:: RECORDS FOR THE EXERCISE

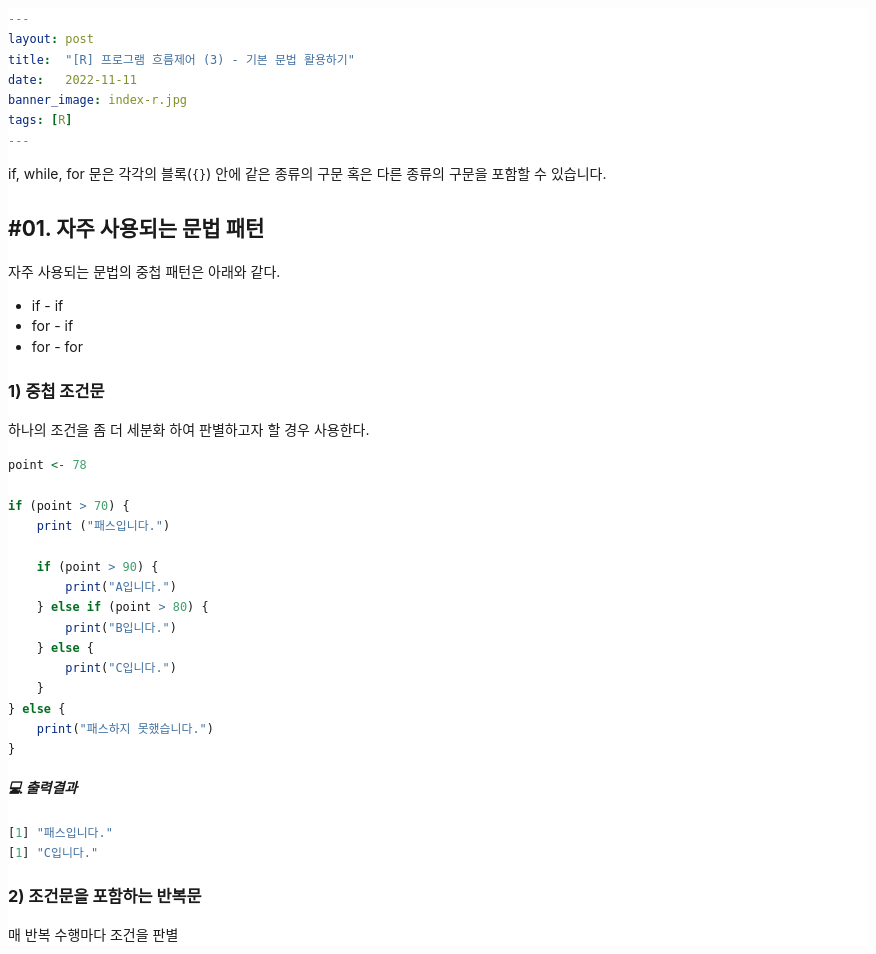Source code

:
 ```yaml
---
layout: post
title:  "[R] 프로그램 흐름제어 (3) - 기본 문법 활용하기"
date:   2022-11-11
banner_image: index-r.jpg
tags: [R]
---
```


if, while, for 문은 각각의 블록(`{}`) 안에 같은 종류의 구문 혹은 다른 종류의 구문을 포함할 수 있습니다.



## #01. 자주 사용되는 문법 패턴

자주 사용되는 문법의 중첩 패턴은 아래와 같다.

- if - if
- for - if
- for - for

### 1) 중첩 조건문

하나의 조건을 좀 더 세분화 하여 판별하고자 할 경우 사용한다.

```r
point <- 78

if (point > 70) {
    print ("패스입니다.")

    if (point > 90) {
        print("A입니다.")
    } else if (point > 80) {
        print("B입니다.")
    } else {
        print("C입니다.")
    }
} else {
    print("패스하지 못했습니다.")
}
```

##### 💻 출력결과

```jsx
[1] "패스입니다."
[1] "C입니다."
```

### 2) 조건문을 포함하는 반복문

매 반복 수행마다 조건을 판별
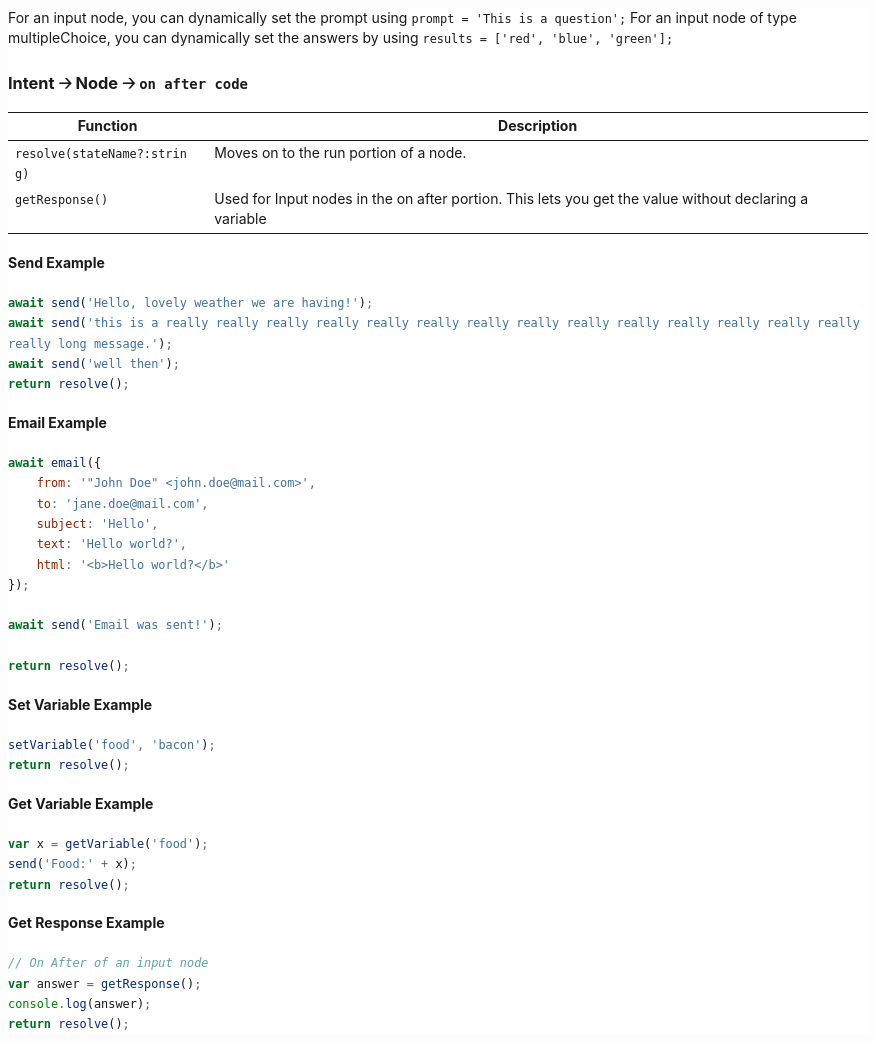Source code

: For an input node, you can dynamically set the prompt using `prompt = 'This is a question';`
For an input node of type multipleChoice, you can dynamically set the answers by using `results = ['red', 'blue', 'green'];`

### Intent 🡢 Node 🡢 `on after code`
| Function                     | Description                                                                                            |
|------------------------------|--------------------------------------------------------------------------------------------------------|
| `resolve(stateName?:string)` | Moves on to the run portion of a node.                                                                 |
| `getResponse()`              | Used for Input nodes in the on after portion. This lets you get the value without declaring a variable |

#### Send Example

``` javascript
await send('Hello, lovely weather we are having!');
await send('this is a really really really really really really really really really really really really really really really long message.');
await send('well then');
return resolve();
```

#### Email Example

``` javascript
await email({
    from: '"John Doe" <john.doe@mail.com>',
    to: 'jane.doe@mail.com',
    subject: 'Hello',
    text: 'Hello world?',
    html: '<b>Hello world?</b>'
});

await send('Email was sent!');

return resolve();
```

#### Set Variable Example

``` javascript
setVariable('food', 'bacon');
return resolve();
```

#### Get Variable Example

``` javascript
var x = getVariable('food');
send('Food:' + x);
return resolve();
```

#### Get Response Example

``` javascript
// On After of an input node
var answer = getResponse();
console.log(answer);
return resolve();
```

::::

• **PROBLEM DETAILS**: Search the material above for lines containing the string "dynamically", then pull them out.

• **OUTPUT OF THE TASK**:
: For an input node, you can dynamically set the prompt using `prompt = 'This is a question';`
For an input node of type multipleChoice, you can dynamically set the answers by using `results = ['red', 'blue', 'green'];`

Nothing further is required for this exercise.